By Raynard Sims
John Bunyan writes in his book “The Pilgrims Progress”, “I am from the City of Destruction, and am going to Mount Zion.” This quote seems to best sum up what marked the Puritans – their extreme focus on the Word of God in light of an eternity with Christ.
The Puritans were largely considered to be a part of the movement of Reformed orthodoxy, not associated with Lutheranism. The book seeks to cover the English Puritans around 1560 who were seeking reformation from the Church of England.
The book covers a systematic understanding of the Bible from the viewpoint of the Puritans. The book is not set up to expound on a topic in the basic sense, but rather will cover what a specific, or group, of Puritans said about a certain topic. Thus, this book will not replace a systematic theology work of Grudem or Horton but will rather supplement it.
The book is divided into the following eight sections with a final conclusion:
Prolegomena; Theology Proper; Anthropology and Covenant; Theology; Christology; Soteriology; Eccelesiology; Eschatology; Theology in Practice; Afterword
Many people have asked the question, “Why should I read or study thePuritans?”. While it is a valid question, there are a number of good reasons to read (or slowly work through) this book. Not only does this book give a comprehensive overview of the various Puritan theologians (saving you from having to read their vast number of works) but it highlights what is distinctive of the Puritan tradition and theology. The authors and contributors have spent countless hours tracing out the Christologically shaped theology, drawing our attention to that which is beneficial and edifying for reader, but has also alluded to some doctrines that were wrongly interpreted and formulated by the Puritans.
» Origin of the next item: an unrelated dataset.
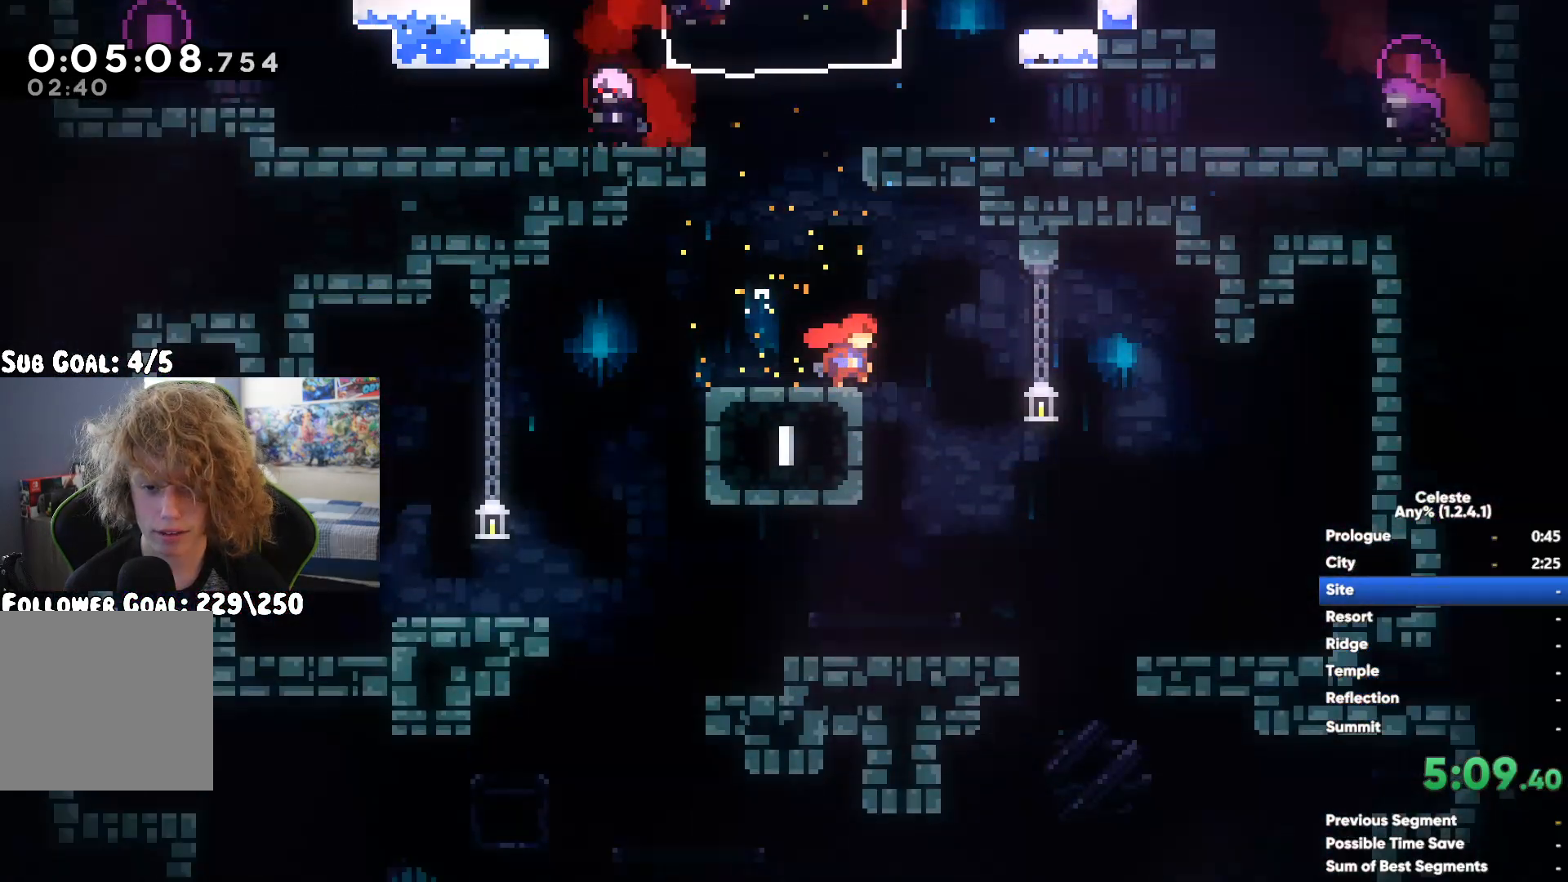
{"buttons": [], "left_stick": "down-left", "right_stick": "center", "events": []}
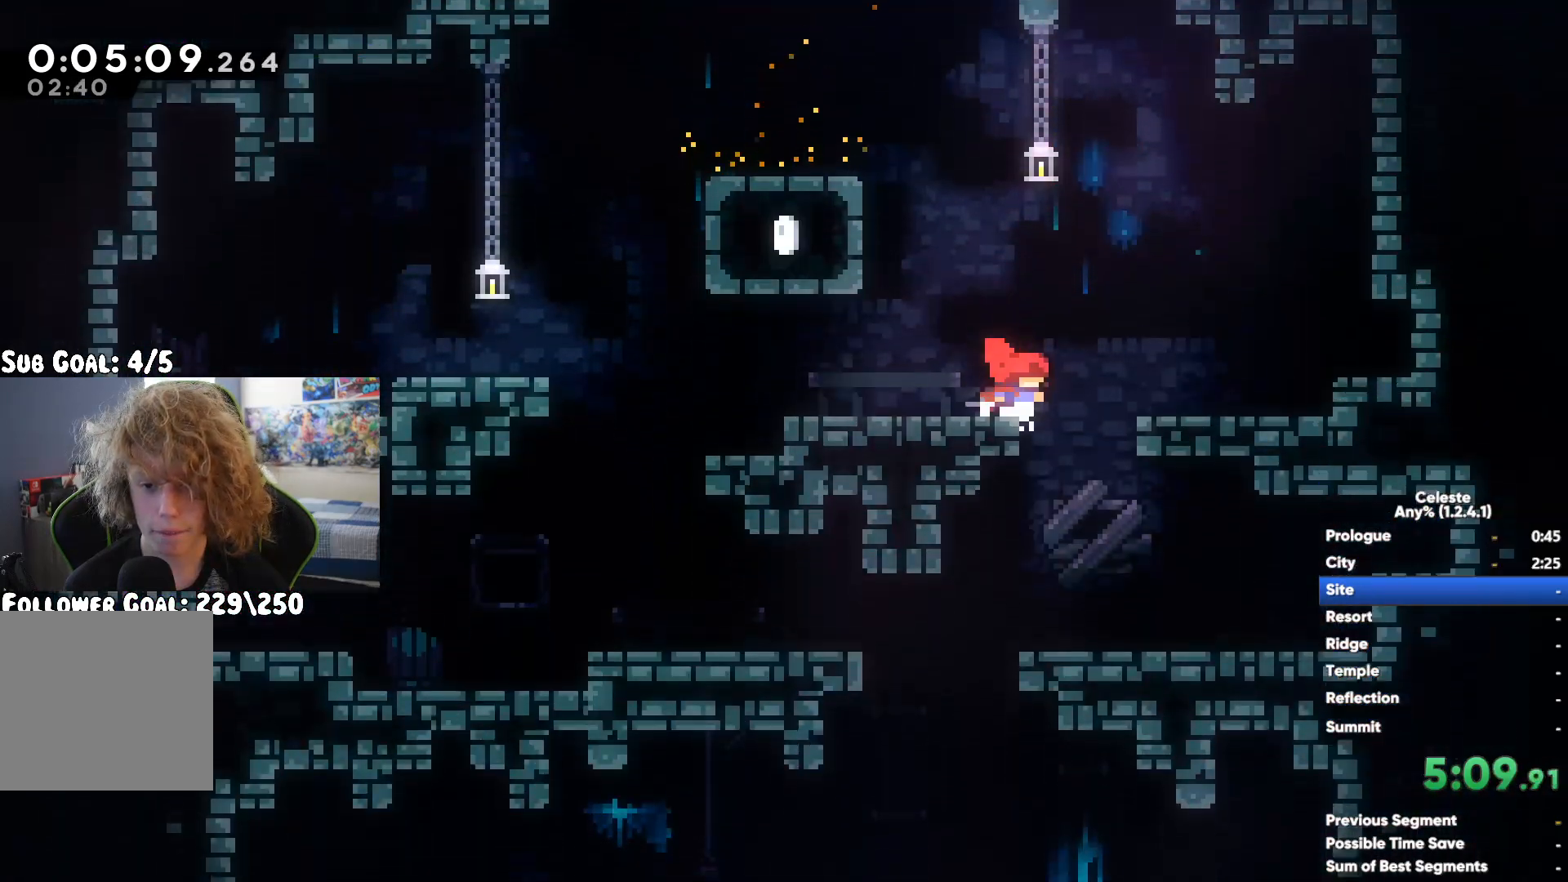
{"buttons": [], "left_stick": "down-left", "right_stick": "center", "events": [[67, "left_stick", "left"], [83, "X", "down"], [267, "X", "up"], [433, "left_stick", "down-left"]]}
It has been suggested recently to begin reading this work by starting with the penultimate chapter (Theology in Practice) before returning to the beginning (http://www.challies.com/reading-classics-together/read-agreat- book-with-me). This section is probably the most pastoral and definitely the most practical and challenging section of the book. The authors start by commenting how many Christians affirm Calvinism and preach the doctrines of grace but fail to live according to the standards they profess. The authors continue to highlight how much of the teaching of the Puritans were implemented in their lives and how it should possibly be incorporated in our own lives.
The various authors and contributors of “A Puritan Theology” have done an amazing work to cover the vast number of systematic topic both in width and in depth. This work will continue to be the standard for all in-depth reading and word on the Puritans for a long time to come. “A Puritan Theology” will be a worthwhile read for all who can endure the page count.